Pada tanggal 29 Agustus, Presiden Prancis Emmanuel Macron menggelar konferensi pers yang menarik perhatian publik, khususnya terkait pernyataannya mengenai Pavel Durov, salah satu pendiri aplikasi pesan instan Telegram. Dalam acara yang berlangsung selama kunjungan diplomatiknya ke Serbia ini, Macron menegaskan bahwa dia tidak pernah secara resmi mengundang Durov untuk datang ke Prancis. Klarifikasi ini disampaikan di tengah sorotan media yang intens, dengan Macron secara tegas menyatakan bahwa dirinya tidak mengetahui tentang kedatangan Durov di negara tersebut.
Dalam pernyataan yang disiarkan di televisi, Macron menjelaskan, “Sejauh pengetahuan saya, saya sama sekali tidak mengetahui bahwa Mr. Durov datang ke Prancis. Ini adalah hal yang wajar karena saya tidak selalu diberitahu mengenai kedatangan warga negara dari berbagai belahan dunia, terlepas dari apakah mereka memiliki kewarganegaraan Prancis atau tidak.” Komentar ini menyoroti bahwa komunikasi terkait individu tertentu yang memasuki negara sering kali berada di luar ranah pengetahuan presiden, kecuali dalam kasus-kasus tertentu yang melibatkan kepentingan nasional.
Lebih lanjut, Macron menegaskan bahwa kasus Durov akan diproses melalui sistem peradilan Prancis secara independen, tanpa adanya pengaruh politik dari pihak mana pun. Pernyataan ini seolah menjadi penegasan bahwa Prancis, sebagai negara yang menjunjung tinggi prinsip-prinsip demokrasi dan supremasi hukum, akan tetap menjaga integritas sistem peradilan mereka dalam menghadapi kasus-kasus yang melibatkan tokoh-tokoh internasional.
Penahanan Pavel Durov: Kontroversi dan Kecaman Internasional
Keputusan untuk menahan Pavel Durov telah memicu reaksi keras dari berbagai pihak, baik di dalam maupun di luar Prancis. Sejumlah tokoh dari komunitas teknologi global, terutama yang beroperasi di sektor kripto dan teknologi desentralisasi, mengecam tindakan tersebut. Mereka khawatir bahwa penahanan Durov bisa menjadi preseden buruk bagi kebebasan berekspresi dan inovasi teknologi di Eropa.

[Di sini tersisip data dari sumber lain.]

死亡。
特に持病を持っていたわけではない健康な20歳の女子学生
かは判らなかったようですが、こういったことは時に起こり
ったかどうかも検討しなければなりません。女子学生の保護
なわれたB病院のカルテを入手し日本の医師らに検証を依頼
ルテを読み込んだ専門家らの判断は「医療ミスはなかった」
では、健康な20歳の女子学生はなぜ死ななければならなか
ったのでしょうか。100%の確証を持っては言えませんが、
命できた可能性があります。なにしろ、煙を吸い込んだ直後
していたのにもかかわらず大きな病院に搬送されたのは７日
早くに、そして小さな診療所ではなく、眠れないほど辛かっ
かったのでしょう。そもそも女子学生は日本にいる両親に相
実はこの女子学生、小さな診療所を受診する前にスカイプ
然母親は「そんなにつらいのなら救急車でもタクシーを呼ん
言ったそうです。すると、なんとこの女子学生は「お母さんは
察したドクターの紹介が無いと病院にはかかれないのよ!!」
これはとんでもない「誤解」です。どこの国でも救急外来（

Penangkapan Durov, yang kini menghadapi dakwaan resmi dari kejaksaan Prancis, tidak hanya menjadi berita utama di media internasional tetapi juga memicu diskusi tentang batasan antara kebebasan berekspresi dan tanggung jawab hukum. Durov telah dibebaskan dengan jaminan yang mencapai 5 juta euro, namun ia diwajibkan tetap berada di Prancis dan melaporkan kehadirannya kepada otoritas setiap minggu.
Tindakan ini dianggap oleh beberapa pengamat sebagai langkah yang berpotensi mengancam independensi dunia teknologi dari intervensi politik. Beberapa kritikus bahkan membandingkan situasi ini dengan kondisi yang terjadi di negara-negara dengan pemerintahan otoriter, di mana penahanan tokoh penting sering kali dipolitisasi.

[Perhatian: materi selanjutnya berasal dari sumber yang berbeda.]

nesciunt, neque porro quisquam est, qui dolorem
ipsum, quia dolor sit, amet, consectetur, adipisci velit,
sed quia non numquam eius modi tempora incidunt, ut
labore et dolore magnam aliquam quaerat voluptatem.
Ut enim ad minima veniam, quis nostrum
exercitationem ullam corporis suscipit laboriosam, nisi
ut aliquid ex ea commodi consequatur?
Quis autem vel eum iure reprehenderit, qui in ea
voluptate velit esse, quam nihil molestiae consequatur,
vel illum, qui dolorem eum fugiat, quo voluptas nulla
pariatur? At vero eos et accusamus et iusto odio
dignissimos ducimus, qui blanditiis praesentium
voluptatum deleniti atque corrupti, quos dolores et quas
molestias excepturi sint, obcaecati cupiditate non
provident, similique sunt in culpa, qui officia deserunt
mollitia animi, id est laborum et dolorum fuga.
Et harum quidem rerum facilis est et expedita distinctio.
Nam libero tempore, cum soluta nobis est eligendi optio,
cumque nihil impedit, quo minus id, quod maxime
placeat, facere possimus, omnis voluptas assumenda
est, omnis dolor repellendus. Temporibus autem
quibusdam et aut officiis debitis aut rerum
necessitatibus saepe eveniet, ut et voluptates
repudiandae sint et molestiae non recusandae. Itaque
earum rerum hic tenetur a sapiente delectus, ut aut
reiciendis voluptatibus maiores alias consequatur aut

Gabor Gurbacs, mantan direktur strategi aset digital di VanEck, dengan tegas meragukan klaim Macron bahwa penahanan Durov tidak dipengaruhi oleh motif politik. Ia mempertanyakan logika di balik tindakan tersebut dengan mengatakan, “Anda menangkap seseorang terlebih dahulu, baru kemudian memeriksa apakah dia bersalah? Apakah ini yang Anda maksud dengan ‘aturan hukum’ dan ‘kebebasan berekspresi’?” Pernyataan ini mencerminkan kekecewaan yang dirasakan banyak pihak terhadap tindakan yang dianggap tidak sejalan dengan nilai-nilai demokratis yang dipegang oleh Prancis.
Sementara itu, Mert Mumtaz, CEO Helius Labs, memberikan kritik yang lebih tajam terhadap Macron. Ia mempertanyakan standar ganda yang diterapkan dalam penegakan hukum, dengan bertanya, “Mengapa Anda tidak dipenjara karena gagal mengendalikan 100% kejahatan di Prancis?” Sebagai seorang pengembang yang aktif di ekosistem Solana, Mumtaz menambahkan bahwa menuntut pendiri perusahaan secara pribadi dan mengancam mereka dengan hukuman yang berat hanya karena tidak memoderasi konten adalah tindakan yang sangat tidak adil. Ia mengkritik tindakan ini sebagai upaya untuk mengendalikan teknologi yang seharusnya mendorong kebebasan berekspresi.